Phil Martelli's Message To Players: "You're Not Alone"

Phil Martelli
Photo credit USA Today Images

When the NCAA canceled the men’s and women’s college basketball tournaments, among other winter and spring sporting activities, March Madness was in uncharted territory. College sports was in uncharted territory.

But for former Naismith and AP Coach of the Year Phil Martelli, the coronavirus pandemic – along with news that the tournament had been canceled – took him back almost two decades. 

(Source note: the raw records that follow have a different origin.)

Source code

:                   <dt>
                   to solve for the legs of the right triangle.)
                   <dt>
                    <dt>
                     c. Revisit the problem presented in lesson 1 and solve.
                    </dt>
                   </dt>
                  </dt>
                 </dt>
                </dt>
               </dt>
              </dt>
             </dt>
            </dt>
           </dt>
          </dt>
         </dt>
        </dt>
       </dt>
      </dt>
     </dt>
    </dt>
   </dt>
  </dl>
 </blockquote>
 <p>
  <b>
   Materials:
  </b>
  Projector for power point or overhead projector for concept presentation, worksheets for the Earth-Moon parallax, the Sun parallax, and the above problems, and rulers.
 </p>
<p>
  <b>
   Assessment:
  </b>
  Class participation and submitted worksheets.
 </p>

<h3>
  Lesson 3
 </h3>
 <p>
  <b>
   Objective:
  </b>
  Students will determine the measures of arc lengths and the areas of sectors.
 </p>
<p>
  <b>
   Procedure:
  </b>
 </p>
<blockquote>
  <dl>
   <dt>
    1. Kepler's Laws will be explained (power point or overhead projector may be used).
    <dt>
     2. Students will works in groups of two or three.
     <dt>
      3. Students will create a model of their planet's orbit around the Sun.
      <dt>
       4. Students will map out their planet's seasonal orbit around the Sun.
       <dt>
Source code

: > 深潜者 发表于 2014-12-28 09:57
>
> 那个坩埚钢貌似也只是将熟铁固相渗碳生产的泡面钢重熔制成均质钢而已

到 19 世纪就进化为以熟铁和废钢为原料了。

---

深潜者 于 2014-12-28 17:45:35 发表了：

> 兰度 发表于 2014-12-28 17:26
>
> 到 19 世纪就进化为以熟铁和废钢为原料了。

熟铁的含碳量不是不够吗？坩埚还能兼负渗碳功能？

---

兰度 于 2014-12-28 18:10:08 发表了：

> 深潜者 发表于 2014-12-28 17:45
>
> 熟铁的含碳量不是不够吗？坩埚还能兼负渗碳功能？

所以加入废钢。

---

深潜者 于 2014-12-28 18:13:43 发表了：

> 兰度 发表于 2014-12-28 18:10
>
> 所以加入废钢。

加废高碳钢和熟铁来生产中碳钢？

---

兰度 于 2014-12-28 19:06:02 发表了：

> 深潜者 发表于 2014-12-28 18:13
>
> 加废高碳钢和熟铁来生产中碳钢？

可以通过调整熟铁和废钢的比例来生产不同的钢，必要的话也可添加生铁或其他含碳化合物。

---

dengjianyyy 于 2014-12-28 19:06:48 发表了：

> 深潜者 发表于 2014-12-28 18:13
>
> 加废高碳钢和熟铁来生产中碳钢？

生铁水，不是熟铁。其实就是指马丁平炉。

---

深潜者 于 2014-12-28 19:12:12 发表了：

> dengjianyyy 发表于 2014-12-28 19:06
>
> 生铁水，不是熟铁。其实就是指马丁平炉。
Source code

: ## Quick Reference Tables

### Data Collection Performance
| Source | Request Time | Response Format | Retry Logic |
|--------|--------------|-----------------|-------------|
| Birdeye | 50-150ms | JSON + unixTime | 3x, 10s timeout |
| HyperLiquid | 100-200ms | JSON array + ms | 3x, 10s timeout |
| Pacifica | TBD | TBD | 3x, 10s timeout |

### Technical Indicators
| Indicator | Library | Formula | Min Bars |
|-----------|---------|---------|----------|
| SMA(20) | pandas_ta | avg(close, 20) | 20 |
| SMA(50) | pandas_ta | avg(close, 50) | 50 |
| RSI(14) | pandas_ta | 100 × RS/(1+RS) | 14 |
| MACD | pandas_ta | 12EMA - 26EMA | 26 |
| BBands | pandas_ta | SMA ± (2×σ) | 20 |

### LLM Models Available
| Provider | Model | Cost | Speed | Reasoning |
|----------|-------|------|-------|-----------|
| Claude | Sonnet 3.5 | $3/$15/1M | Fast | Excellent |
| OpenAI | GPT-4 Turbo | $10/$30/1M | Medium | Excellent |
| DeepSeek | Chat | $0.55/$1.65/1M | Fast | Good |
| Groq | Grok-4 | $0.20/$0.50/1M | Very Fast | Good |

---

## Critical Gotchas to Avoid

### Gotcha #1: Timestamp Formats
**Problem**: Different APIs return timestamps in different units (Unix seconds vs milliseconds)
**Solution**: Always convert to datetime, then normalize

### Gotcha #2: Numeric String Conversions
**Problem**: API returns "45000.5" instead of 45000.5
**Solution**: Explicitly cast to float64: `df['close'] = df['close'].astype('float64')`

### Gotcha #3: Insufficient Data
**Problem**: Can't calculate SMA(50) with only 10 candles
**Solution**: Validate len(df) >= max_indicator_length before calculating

“The only thing that I could remotely compare it to was I can remember exactly on 9/11 we were in the weight room at St. Joseph’s, and I looked up and I didn’t quite understand what I was seeing on the screen,” Martelli said on The Zach Gelb Show. “We went through and we stayed in the workout when, really, it would have been better to gather everybody knowing that everybody was fearful that the world had just changed. The United States had been attacked.”

Martelli, now an assistant on Juwan Howard’s staff at Michigan, shared this anecdote with the Wolverines.

“The mistake that I made – and I told this to the players at Michigan – is that I let everybody go their own way,” Martelli said. “I spent the rest of that day, the next couple of days, going to each spot on campus where I would hear somebody was in the chapel, somebody was in the dining hall – and I apologized to them. Because I should have done a much better job of making sure they were connected.”

Martelli, 65, knew he couldn’t change anything in 2001. He also knows he can’t change anything in 2020. But, at the very least, he can help players navigate uncertain times.

“I didn’t have any answers – and I don’t have any answers for the Michigan players,” he said. “I can’t say to them, ‘This is how you feel’ or ‘This is how you should feel.’ All I could do is just say to them my arms are open, my heart is open, and my mind is open. Anything that they want to talk about, or anything that they’re feeling, please, you’re not alone. That’s been the driving message in a text each morning to the players: Nobody’s alone, nobody’s alone, and nobody’s alone. We’re going to come out of this on the other side, but we’re going to come out together.”